Als das Ministerium aufgrund einer anonymen Anzeige, die am Freitag, 15. August 2014, dem Ministerium zuging, eine außerordentliche Nachschau in der Justizvollzugsanstalt veranlasste, hätten sich deutliche Anhaltspunkte für einen unzulänglichen Umgang mit dem verstorbenen Gefangenen ergeben, so der Minister. Noch am Tag der Nachschau, dem Dienstag, 19. August 2014, sei er als Minister während seines Urlaubs umgehend davon in Kenntnis gesetzt worden. Um die Neutralität der Untersuchungen in der Justizvollzugsanstalt Bruchsal zu gewährleisten, sei der Leiter der Anstalt unmittelbar danach am Donnerstag, 21. August 2014, vorläufig suspendiert worden. „Diese Abläufe habe ich in der Beantwortung des CDU-Antrags vom September bereits ausführlich mitgeteilt“, betonte der Justizminister. Es verwundere ihn daher, dass sie nun erneut in einem Antrag abgefragt würden. „Dass der CDU-Abgeordnete Dr. Bernhard Lasotta dieselben Fragen erneut stellt, zeigt mir, dass es ihm nicht um Aufklärung in der Sache geht“, so Stickelberger.
Weitere Informationen
Neben den Maßnahmen zu Verfahrensabläufen im Justizministerium sowie in der Kommunikation zwischen Ministerium und Justizvollzugsanstalten soll auch die ärztliche Betreuung von psychisch auffälligen Strafgefangenen verbessert werden. Dazu werden die Möglichkeiten, externe Psychiaterinnen und Psychiater zur Untersuchung und Behandlung von Strafgefangenen hinzuzuziehen, weiter ausgebaut. Um etwa 500 Gefangene mehr als bislang zu untersuchen und zu behandeln, werden 70.000 Euro zusätzlich zur Verfügung gestellt.
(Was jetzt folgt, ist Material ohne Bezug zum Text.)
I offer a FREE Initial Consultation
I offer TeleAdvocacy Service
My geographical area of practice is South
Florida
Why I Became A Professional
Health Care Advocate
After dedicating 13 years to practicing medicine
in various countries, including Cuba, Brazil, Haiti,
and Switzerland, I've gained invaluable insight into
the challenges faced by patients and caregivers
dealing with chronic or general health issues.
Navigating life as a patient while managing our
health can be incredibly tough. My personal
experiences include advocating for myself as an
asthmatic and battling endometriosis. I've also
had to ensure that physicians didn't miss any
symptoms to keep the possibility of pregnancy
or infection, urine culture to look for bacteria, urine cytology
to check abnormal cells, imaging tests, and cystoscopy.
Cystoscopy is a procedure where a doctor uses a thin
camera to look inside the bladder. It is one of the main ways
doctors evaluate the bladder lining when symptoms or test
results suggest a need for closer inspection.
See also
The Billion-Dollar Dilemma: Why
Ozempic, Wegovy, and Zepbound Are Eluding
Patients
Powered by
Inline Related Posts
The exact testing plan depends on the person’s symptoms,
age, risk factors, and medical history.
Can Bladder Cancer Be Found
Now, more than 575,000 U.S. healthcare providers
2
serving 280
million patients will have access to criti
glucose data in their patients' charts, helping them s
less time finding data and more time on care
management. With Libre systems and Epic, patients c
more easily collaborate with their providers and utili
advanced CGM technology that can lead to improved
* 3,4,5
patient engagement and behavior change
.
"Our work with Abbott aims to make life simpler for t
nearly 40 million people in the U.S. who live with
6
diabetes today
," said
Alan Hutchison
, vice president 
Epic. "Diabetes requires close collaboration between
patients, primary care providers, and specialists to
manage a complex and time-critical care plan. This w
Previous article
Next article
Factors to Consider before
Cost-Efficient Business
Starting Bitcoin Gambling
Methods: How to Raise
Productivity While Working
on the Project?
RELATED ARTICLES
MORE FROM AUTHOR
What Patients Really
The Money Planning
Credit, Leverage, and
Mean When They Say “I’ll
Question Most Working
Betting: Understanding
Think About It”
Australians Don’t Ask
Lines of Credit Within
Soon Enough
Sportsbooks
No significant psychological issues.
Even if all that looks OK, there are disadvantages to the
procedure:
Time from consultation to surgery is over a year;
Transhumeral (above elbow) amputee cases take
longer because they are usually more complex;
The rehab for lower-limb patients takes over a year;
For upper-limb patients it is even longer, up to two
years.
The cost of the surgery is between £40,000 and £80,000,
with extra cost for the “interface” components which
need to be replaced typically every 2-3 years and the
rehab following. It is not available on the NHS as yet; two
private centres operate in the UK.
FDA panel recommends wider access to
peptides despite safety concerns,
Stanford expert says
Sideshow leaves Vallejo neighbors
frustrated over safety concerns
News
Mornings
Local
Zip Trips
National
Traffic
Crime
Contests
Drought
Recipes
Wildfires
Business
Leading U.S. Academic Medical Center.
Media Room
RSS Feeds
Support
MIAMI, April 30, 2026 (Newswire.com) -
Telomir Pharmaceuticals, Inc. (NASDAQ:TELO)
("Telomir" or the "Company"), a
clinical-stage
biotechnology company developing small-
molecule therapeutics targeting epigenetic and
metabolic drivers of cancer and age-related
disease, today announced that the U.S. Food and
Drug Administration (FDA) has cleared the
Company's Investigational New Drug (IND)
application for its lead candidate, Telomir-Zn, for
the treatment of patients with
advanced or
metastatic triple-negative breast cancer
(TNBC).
Zum Vergleich: Im Jahr 2013 sind bei 2603 Gefangenen landesweit psychische Auffälligkeiten diagnostiziert worden. Die Kosten für die medizinische Versorgung Strafgefangener durch externe Fachärztinnen und Fachärzte insgesamt betrugen rund 900.000 Euro. Neben den Leistungen externer Psychiaterinnen und Psychiater sind dabei auch Leistungen von Medizinern wie Augenärzten, Orthopäden oder Urologen enthalten. Ausgenommen sind Allgemeinmediziner, Zahnärzte sowie die in den Justizvollzugseinrichtungen beschäftigten Medizinerinnen und Mediziner.
Geplant sind weitere Schulungen der Mitarbeiterinnen und Mitarbeiter im Justizvollzug zum Umgang mit psychisch auffälligen Gefangenen. Zu diesem Zweck wird der Etat für Aus- und Fortbildungen um 30.000 Euro jährlich erhöht.